▸ What this task involves: Omit every image, and transcribe the remaining entries exactly as given.

▸ Listed entries:

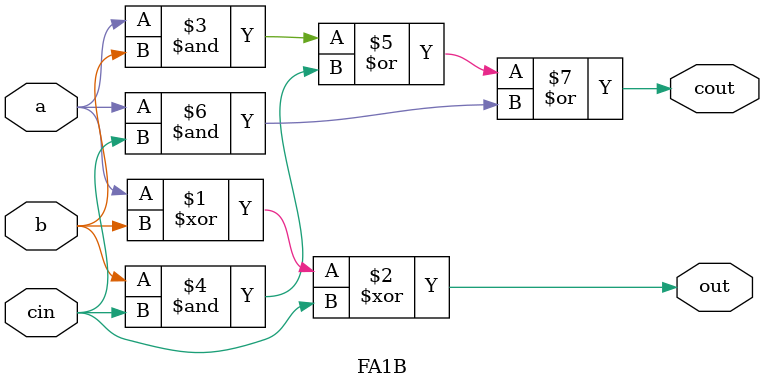
<source format=sv>
`timescale 1ns / 1ps


module FA1B(
    input a,
    input b,
    input cin,
    output cout,
    output out
    );
    
    assign out = a ^ b ^ cin;
    assign cout = (a & b) | (b & cin) | (a & cin);
    
    
endmodule

</source>
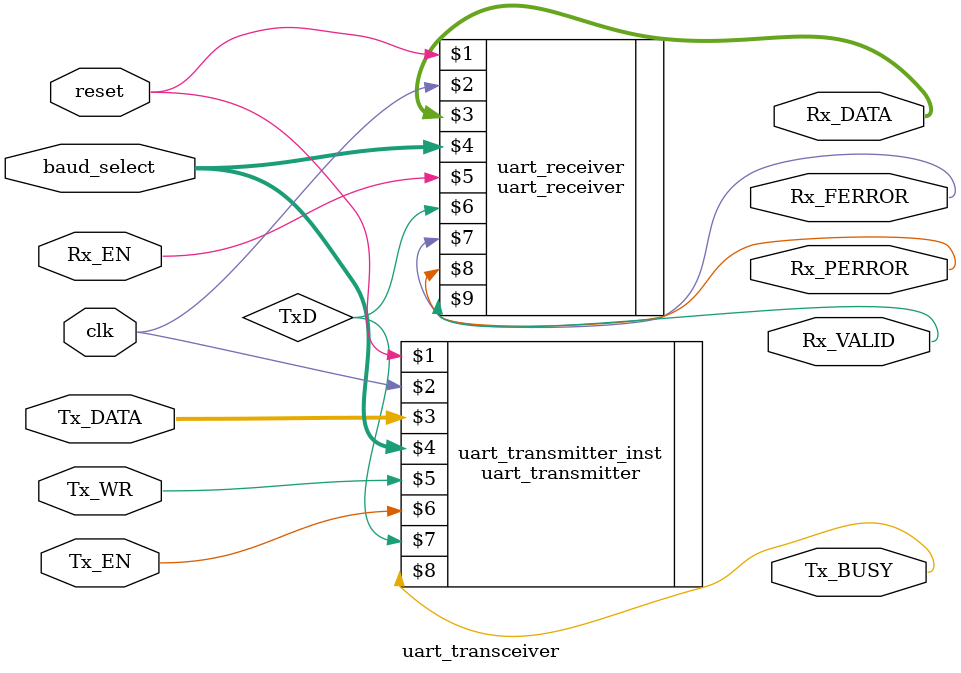
<source format=v>
module uart_transceiver(
    input        reset,
    input        clk, 
    input  [2:0] baud_select, 
    input        Rx_EN, 
    input  [7:0] Tx_DATA,
    input        Tx_WR,
    input        Tx_EN,
    output       Tx_BUSY,
    output [7:0] Rx_DATA, 
    output       Rx_FERROR, 
    output       Rx_PERROR, 
    output       Rx_VALID);

    //Instanciate module for the receiver and transmitter
    // and create a loopback connection of the two.
    uart_transmitter uart_transmitter_inst (reset, clk, Tx_DATA, baud_select, Tx_WR, Tx_EN, TxD, Tx_BUSY);
    uart_receiver uart_receiver (reset, clk, Rx_DATA, baud_select, Rx_EN, TxD, Rx_FERROR, Rx_PERROR, Rx_VALID);

endmodule

</source>
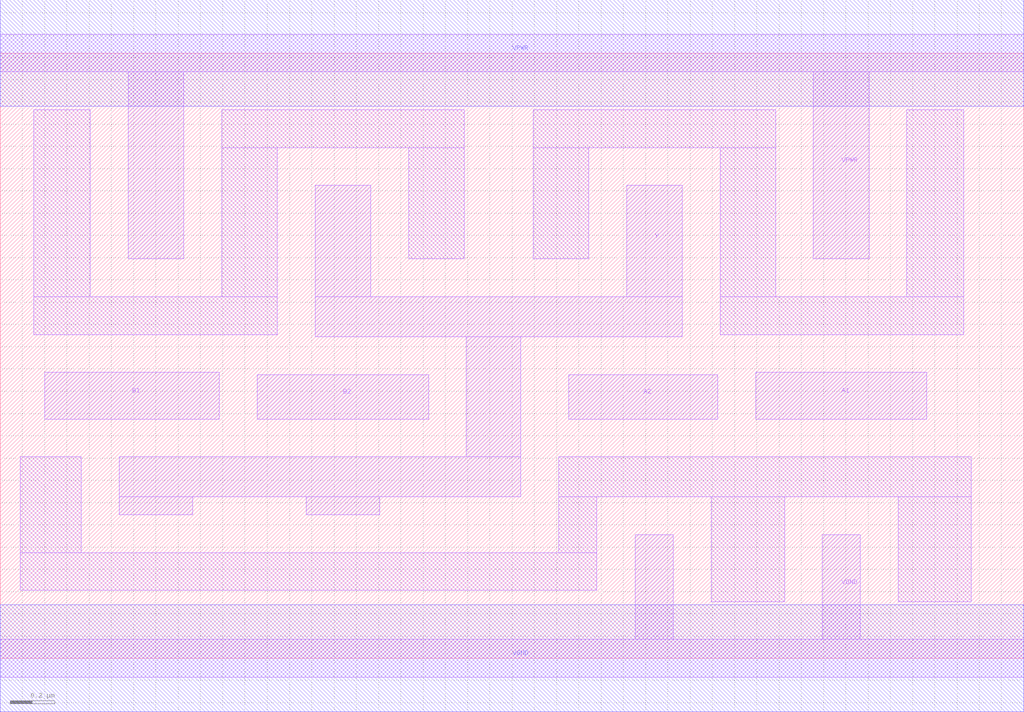
<source format=lef>
# Copyright 2020 The SkyWater PDK Authors
#
# Licensed under the Apache License, Version 2.0 (the "License");
# you may not use this file except in compliance with the License.
# You may obtain a copy of the License at
#
#     https://www.apache.org/licenses/LICENSE-2.0
#
# Unless required by applicable law or agreed to in writing, software
# distributed under the License is distributed on an "AS IS" BASIS,
# WITHOUT WARRANTIES OR CONDITIONS OF ANY KIND, either express or implied.
# See the License for the specific language governing permissions and
# limitations under the License.
#
# SPDX-License-Identifier: Apache-2.0

VERSION 5.5 ;
NAMESCASESENSITIVE ON ;
BUSBITCHARS "[]" ;
DIVIDERCHAR "/" ;
MACRO sky130_fd_sc_hd__o22ai_2
  CLASS CORE ;
  SOURCE USER ;
  ORIGIN  0.000000  0.000000 ;
  SIZE  4.600000 BY  2.720000 ;
  SYMMETRY X Y R90 ;
  SITE unithd ;
  PIN A1
    ANTENNAGATEAREA  0.495000 ;
    DIRECTION INPUT ;
    USE SIGNAL ;
    PORT
      LAYER li1 ;
        RECT 3.395000 1.075000 4.165000 1.285000 ;
    END
  END A1
  PIN A2
    ANTENNAGATEAREA  0.495000 ;
    DIRECTION INPUT ;
    USE SIGNAL ;
    PORT
      LAYER li1 ;
        RECT 2.555000 1.075000 3.225000 1.275000 ;
    END
  END A2
  PIN B1
    ANTENNAGATEAREA  0.495000 ;
    DIRECTION INPUT ;
    USE SIGNAL ;
    PORT
      LAYER li1 ;
        RECT 0.200000 1.075000 0.985000 1.285000 ;
    END
  END B1
  PIN B2
    ANTENNAGATEAREA  0.495000 ;
    DIRECTION INPUT ;
    USE SIGNAL ;
    PORT
      LAYER li1 ;
        RECT 1.155000 1.075000 1.925000 1.275000 ;
    END
  END B2
  PIN Y
    ANTENNADIFFAREA  0.891000 ;
    DIRECTION OUTPUT ;
    USE SIGNAL ;
    PORT
      LAYER li1 ;
        RECT 0.535000 0.645000 0.865000 0.725000 ;
        RECT 0.535000 0.725000 2.340000 0.905000 ;
        RECT 1.375000 0.645000 1.705000 0.725000 ;
        RECT 1.415000 1.445000 3.065000 1.625000 ;
        RECT 1.415000 1.625000 1.665000 2.125000 ;
        RECT 2.095000 0.905000 2.340000 1.445000 ;
        RECT 2.815000 1.625000 3.065000 2.125000 ;
    END
  END Y
  PIN VGND
    DIRECTION INOUT ;
    SHAPE ABUTMENT ;
    USE GROUND ;
    PORT
      LAYER li1 ;
        RECT 0.000000 -0.085000 4.600000 0.085000 ;
        RECT 2.855000  0.085000 3.025000 0.555000 ;
        RECT 3.695000  0.085000 3.865000 0.555000 ;
    END
    PORT
      LAYER met1 ;
        RECT 0.000000 -0.240000 4.600000 0.240000 ;
    END
  END VGND
  PIN VNB
    DIRECTION INOUT ;
    USE GROUND ;
    PORT
    END
  END VNB
  PIN VPB
    DIRECTION INOUT ;
    USE POWER ;
    PORT
    END
  END VPB
  PIN VPWR
    DIRECTION INOUT ;
    SHAPE ABUTMENT ;
    USE POWER ;
    PORT
      LAYER li1 ;
        RECT 0.000000 2.635000 4.600000 2.805000 ;
        RECT 0.575000 1.795000 0.825000 2.635000 ;
        RECT 3.655000 1.795000 3.905000 2.635000 ;
    END
    PORT
      LAYER met1 ;
        RECT 0.000000 2.480000 4.600000 2.960000 ;
    END
  END VPWR
  OBS
    LAYER li1 ;
      RECT 0.090000 0.305000 2.680000 0.475000 ;
      RECT 0.090000 0.475000 0.365000 0.905000 ;
      RECT 0.150000 1.455000 1.245000 1.625000 ;
      RECT 0.150000 1.625000 0.405000 2.465000 ;
      RECT 0.995000 1.625000 1.245000 2.295000 ;
      RECT 0.995000 2.295000 2.085000 2.465000 ;
      RECT 1.835000 1.795000 2.085000 2.295000 ;
      RECT 2.395000 1.795000 2.645000 2.295000 ;
      RECT 2.395000 2.295000 3.485000 2.465000 ;
      RECT 2.510000 0.475000 2.680000 0.725000 ;
      RECT 2.510000 0.725000 4.365000 0.905000 ;
      RECT 3.195000 0.255000 3.525000 0.725000 ;
      RECT 3.235000 1.455000 4.330000 1.625000 ;
      RECT 3.235000 1.625000 3.485000 2.295000 ;
      RECT 4.035000 0.255000 4.365000 0.725000 ;
      RECT 4.075000 1.625000 4.330000 2.465000 ;
  END
END sky130_fd_sc_hd__o22ai_2
END LIBRARY

</source>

▸ Task answer:
<source format=sv>
`timescale 1ns / 1ps


module FA1B(
    input a,
    input b,
    input cin,
    output cout,
    output out
    );
    
    assign out = a ^ b ^ cin;
    assign cout = (a & b) | (b & cin) | (a & cin);
    
    
endmodule

</source>
<source format=v>
module uart_transceiver(
    input        reset,
    input        clk, 
    input  [2:0] baud_select, 
    input        Rx_EN, 
    input  [7:0] Tx_DATA,
    input        Tx_WR,
    input        Tx_EN,
    output       Tx_BUSY,
    output [7:0] Rx_DATA, 
    output       Rx_FERROR, 
    output       Rx_PERROR, 
    output       Rx_VALID);

    //Instanciate module for the receiver and transmitter
    // and create a loopback connection of the two.
    uart_transmitter uart_transmitter_inst (reset, clk, Tx_DATA, baud_select, Tx_WR, Tx_EN, TxD, Tx_BUSY);
    uart_receiver uart_receiver (reset, clk, Rx_DATA, baud_select, Rx_EN, TxD, Rx_FERROR, Rx_PERROR, Rx_VALID);

endmodule

</source>
<source format=lef>
# Copyright 2020 The SkyWater PDK Authors
#
# Licensed under the Apache License, Version 2.0 (the "License");
# you may not use this file except in compliance with the License.
# You may obtain a copy of the License at
#
#     https://www.apache.org/licenses/LICENSE-2.0
#
# Unless required by applicable law or agreed to in writing, software
# distributed under the License is distributed on an "AS IS" BASIS,
# WITHOUT WARRANTIES OR CONDITIONS OF ANY KIND, either express or implied.
# See the License for the specific language governing permissions and
# limitations under the License.
#
# SPDX-License-Identifier: Apache-2.0

VERSION 5.5 ;
NAMESCASESENSITIVE ON ;
BUSBITCHARS "[]" ;
DIVIDERCHAR "/" ;
MACRO sky130_fd_sc_hd__o22ai_2
  CLASS CORE ;
  SOURCE USER ;
  ORIGIN  0.000000  0.000000 ;
  SIZE  4.600000 BY  2.720000 ;
  SYMMETRY X Y R90 ;
  SITE unithd ;
  PIN A1
    ANTENNAGATEAREA  0.495000 ;
    DIRECTION INPUT ;
    USE SIGNAL ;
    PORT
      LAYER li1 ;
        RECT 3.395000 1.075000 4.165000 1.285000 ;
    END
  END A1
  PIN A2
    ANTENNAGATEAREA  0.495000 ;
    DIRECTION INPUT ;
    USE SIGNAL ;
    PORT
      LAYER li1 ;
        RECT 2.555000 1.075000 3.225000 1.275000 ;
    END
  END A2
  PIN B1
    ANTENNAGATEAREA  0.495000 ;
    DIRECTION INPUT ;
    USE SIGNAL ;
    PORT
      LAYER li1 ;
        RECT 0.200000 1.075000 0.985000 1.285000 ;
    END
  END B1
  PIN B2
    ANTENNAGATEAREA  0.495000 ;
    DIRECTION INPUT ;
    USE SIGNAL ;
    PORT
      LAYER li1 ;
        RECT 1.155000 1.075000 1.925000 1.275000 ;
    END
  END B2
  PIN Y
    ANTENNADIFFAREA  0.891000 ;
    DIRECTION OUTPUT ;
    USE SIGNAL ;
    PORT
      LAYER li1 ;
        RECT 0.535000 0.645000 0.865000 0.725000 ;
        RECT 0.535000 0.725000 2.340000 0.905000 ;
        RECT 1.375000 0.645000 1.705000 0.725000 ;
        RECT 1.415000 1.445000 3.065000 1.625000 ;
        RECT 1.415000 1.625000 1.665000 2.125000 ;
        RECT 2.095000 0.905000 2.340000 1.445000 ;
        RECT 2.815000 1.625000 3.065000 2.125000 ;
    END
  END Y
  PIN VGND
    DIRECTION INOUT ;
    SHAPE ABUTMENT ;
    USE GROUND ;
    PORT
      LAYER li1 ;
        RECT 0.000000 -0.085000 4.600000 0.085000 ;
        RECT 2.855000  0.085000 3.025000 0.555000 ;
        RECT 3.695000  0.085000 3.865000 0.555000 ;
    END
    PORT
      LAYER met1 ;
        RECT 0.000000 -0.240000 4.600000 0.240000 ;
    END
  END VGND
  PIN VNB
    DIRECTION INOUT ;
    USE GROUND ;
    PORT
    END
  END VNB
  PIN VPB
    DIRECTION INOUT ;
    USE POWER ;
    PORT
    END
  END VPB
  PIN VPWR
    DIRECTION INOUT ;
    SHAPE ABUTMENT ;
    USE POWER ;
    PORT
      LAYER li1 ;
        RECT 0.000000 2.635000 4.600000 2.805000 ;
        RECT 0.575000 1.795000 0.825000 2.635000 ;
        RECT 3.655000 1.795000 3.905000 2.635000 ;
    END
    PORT
      LAYER met1 ;
        RECT 0.000000 2.480000 4.600000 2.960000 ;
    END
  END VPWR
  OBS
    LAYER li1 ;
      RECT 0.090000 0.305000 2.680000 0.475000 ;
      RECT 0.090000 0.475000 0.365000 0.905000 ;
      RECT 0.150000 1.455000 1.245000 1.625000 ;
      RECT 0.150000 1.625000 0.405000 2.465000 ;
      RECT 0.995000 1.625000 1.245000 2.295000 ;
      RECT 0.995000 2.295000 2.085000 2.465000 ;
      RECT 1.835000 1.795000 2.085000 2.295000 ;
      RECT 2.395000 1.795000 2.645000 2.295000 ;
      RECT 2.395000 2.295000 3.485000 2.465000 ;
      RECT 2.510000 0.475000 2.680000 0.725000 ;
      RECT 2.510000 0.725000 4.365000 0.905000 ;
      RECT 3.195000 0.255000 3.525000 0.725000 ;
      RECT 3.235000 1.455000 4.330000 1.625000 ;
      RECT 3.235000 1.625000 3.485000 2.295000 ;
      RECT 4.035000 0.255000 4.365000 0.725000 ;
      RECT 4.075000 1.625000 4.330000 2.465000 ;
  END
END sky130_fd_sc_hd__o22ai_2
END LIBRARY

</source>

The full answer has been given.